A Letter To Charlie Dog, My Greatest Quarantine Lesson in Love
Dear Charlie,
I want to write this all down while the tears are still freshly streaming down my face and the memories are still raw and I can still smell your sweet doggie scent on my sheets and blankets. Okay so it may not have always been the sweetest scent but it was you. YOU. My little baby. My tiny woof. An old man in a toy dog body. I remember seeing the photo board of foster dogs and there you were, so sweet and innocent, even in your photos, I knew I chose you.
I remember when they brought you to me the first time. Devan opened up the back seat of the car where all the dogs were in their little crates barking…and there you were. You said nothing as you were carried out of your crate and onto the concrete to meet me. I fell in love with your cherubic dog face, that phlegmy sound you make instead of barking and your tiny legs, even the hind ones that were bow legged. They were different, but they were you, Charlie.
Oh, those floating knee caps, everyone made a big deal about them, but you seem minimally bothered by your handicap. I needed to carry you up and down stairs to go outside, but every so often, you became a show off and made your own way. Of course, you got a treat for that. Treats began with started with tiny bits of carrot, but eventually you took control of mommy’s heart and that made way for little tablespoons of peanut butter and Greek yogurt. I loved the way your tail would wag and your eyes would shine when I opened the refrigerator door. You definitely love your food.
Initially, I had no intention of keeping you. You were a trial run before I picked a forever furball. But you made it so easy to love you, and then that first time you got sick, I hated cleaning up the messes you left on my balcony, but I was also worried sick that I did something wrong. When the agency took you back the first time, I never cried so hard. My eyes were swollen shut for a good day or two. I was so grateful you got better and came back to be with me.
Over time, things just got better between us. We had a little routine. You started to let me sleep in. You let me know the areas you liked to walk around the neighborhood. You stopped having accidents in the apartment (for the most part). You didn’t love baths, but you loved sitting on the towels waiting for me to come out of the shower. You loved staring at yourself in my mirror. I truly think you thought there was another dog on the other side…haha! The best was when you do your downward dog pose. I am still mad I have no photos of that.
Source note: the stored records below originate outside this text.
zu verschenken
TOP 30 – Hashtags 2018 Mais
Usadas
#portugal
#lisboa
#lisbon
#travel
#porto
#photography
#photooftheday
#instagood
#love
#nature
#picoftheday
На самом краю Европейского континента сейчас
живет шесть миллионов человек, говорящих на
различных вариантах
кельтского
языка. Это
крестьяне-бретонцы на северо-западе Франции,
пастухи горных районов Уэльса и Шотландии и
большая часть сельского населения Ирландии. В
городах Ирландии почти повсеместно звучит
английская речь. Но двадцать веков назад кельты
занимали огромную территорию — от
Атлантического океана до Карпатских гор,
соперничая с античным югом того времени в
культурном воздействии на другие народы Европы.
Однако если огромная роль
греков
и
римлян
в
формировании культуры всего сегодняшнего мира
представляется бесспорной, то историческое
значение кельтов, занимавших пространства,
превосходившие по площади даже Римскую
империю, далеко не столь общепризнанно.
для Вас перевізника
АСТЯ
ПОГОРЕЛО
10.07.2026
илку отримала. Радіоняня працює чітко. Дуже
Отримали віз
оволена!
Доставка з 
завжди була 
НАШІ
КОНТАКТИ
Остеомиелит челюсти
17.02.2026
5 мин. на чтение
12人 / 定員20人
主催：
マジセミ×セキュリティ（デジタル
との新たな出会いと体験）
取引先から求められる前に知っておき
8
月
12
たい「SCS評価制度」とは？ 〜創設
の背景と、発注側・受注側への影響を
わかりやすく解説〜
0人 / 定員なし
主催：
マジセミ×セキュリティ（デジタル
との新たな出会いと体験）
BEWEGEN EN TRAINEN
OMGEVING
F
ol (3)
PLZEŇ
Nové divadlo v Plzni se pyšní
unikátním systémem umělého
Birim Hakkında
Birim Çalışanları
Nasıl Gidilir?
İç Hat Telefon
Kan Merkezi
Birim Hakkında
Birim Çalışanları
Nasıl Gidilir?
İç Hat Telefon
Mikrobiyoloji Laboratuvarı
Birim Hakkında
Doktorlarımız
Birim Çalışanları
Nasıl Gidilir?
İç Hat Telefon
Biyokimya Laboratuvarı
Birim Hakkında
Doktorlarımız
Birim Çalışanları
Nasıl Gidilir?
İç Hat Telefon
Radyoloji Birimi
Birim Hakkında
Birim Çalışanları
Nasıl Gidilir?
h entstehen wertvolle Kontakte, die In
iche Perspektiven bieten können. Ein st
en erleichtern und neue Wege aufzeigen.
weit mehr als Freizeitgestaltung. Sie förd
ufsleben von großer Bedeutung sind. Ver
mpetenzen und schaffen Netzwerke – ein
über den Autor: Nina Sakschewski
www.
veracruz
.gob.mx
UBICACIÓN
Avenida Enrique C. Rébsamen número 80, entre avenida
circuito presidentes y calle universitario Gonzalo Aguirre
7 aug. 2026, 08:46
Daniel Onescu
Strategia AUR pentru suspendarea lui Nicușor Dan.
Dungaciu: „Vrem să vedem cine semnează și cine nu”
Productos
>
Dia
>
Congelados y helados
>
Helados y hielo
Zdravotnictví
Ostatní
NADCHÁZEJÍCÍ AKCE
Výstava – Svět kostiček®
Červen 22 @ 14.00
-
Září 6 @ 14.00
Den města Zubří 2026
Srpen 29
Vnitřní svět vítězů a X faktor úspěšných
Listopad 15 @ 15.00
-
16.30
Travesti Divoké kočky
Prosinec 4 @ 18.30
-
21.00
You loved to lick my feet and legs when I came home from exercising…the saltier the better! Best of all, you loved cuddles. You love to be carried onto the couch with me and sausage your way up to my side. I love seeing your face in my armpit, blissed out and relaxed. Towards the end, I barely even noticed your dog breath or occasional farts.
You wanted to be as close to me as possible, whether it was a paw on my leg or a chin on my shoulder. You needed me. And I needed you. I needed you so much more than I ever could have imagined. It took a pandemic for me to find you and to realize a tiny sickly dog could give me (almost) everything I needed.
Watching you get sick yesterday was one of the scariest moments of my life. I felt so helpless, like I couldn’t save you no matter what I did. I stayed up with you all night and slept in your sweat and urine smell until the morning. I wiped your eye boogers and picked up all your poops, even the liquid ones. Never in one million years did I think I could love something THAT much. But I loved you, and I always will.
My joys were much more simple with you around. Suddenly, just waking up and opening your crate to see you was one of the best parts of the day. Laying on the couch with you at night was better than being out with friends. I would seriously rush home to be with you any time I left the house! Seeing you wag your tail or look at me innocently to pick you up and carry you felt amazing and worth every hair I constantly swept off the floor during your shedding season.
Charlie Dog, to let you go today knowing that I won’t see you again is truly heart wrenching, but you have taught me so much in these past few months. You have taught me more about patience, selflessness and trust, forgiveness and love than most humans have in a lifetime. No matter what I did, even if it was an accident, you always let me back in (with a treat of course). You were hands down the best thing to come out of this quarantine. I truly hope there is a family out there in Canada that can tend to all of your needs and give you all the love you deserve and more. You are a special dog and I will never EVER forget you.